» **WHAT IS NEEDED**: Copy out, from the data below, each line in which the word "March" occurs.

EXTRACTED RECORDS section start

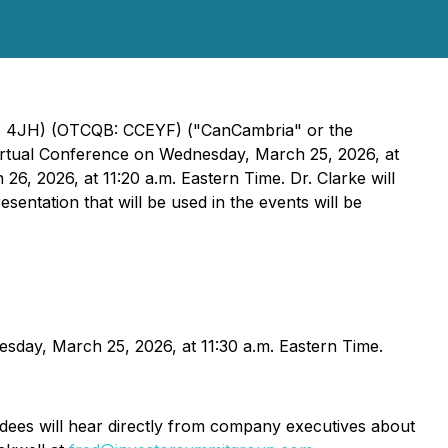
E: 4JH) (OTCQB: CCEYF) ("CanCambria" or the
Virtual Conference on Wednesday, March 25, 2026, at
6, 2026, at 11:20 a.m. Eastern Time. Dr. Clarke will
entation that will be used in the events will be
esday, March 25, 2026, at 11:30 a.m. Eastern Time.
ndees will hear directly from company executives about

EXTRACTED RECORDS section end

» **RESULT OF THIS EXERCISE**:
Virtual Conference on Wednesday, March 25, 2026, at
esday, March 25, 2026, at 11:30 a.m. Eastern Time.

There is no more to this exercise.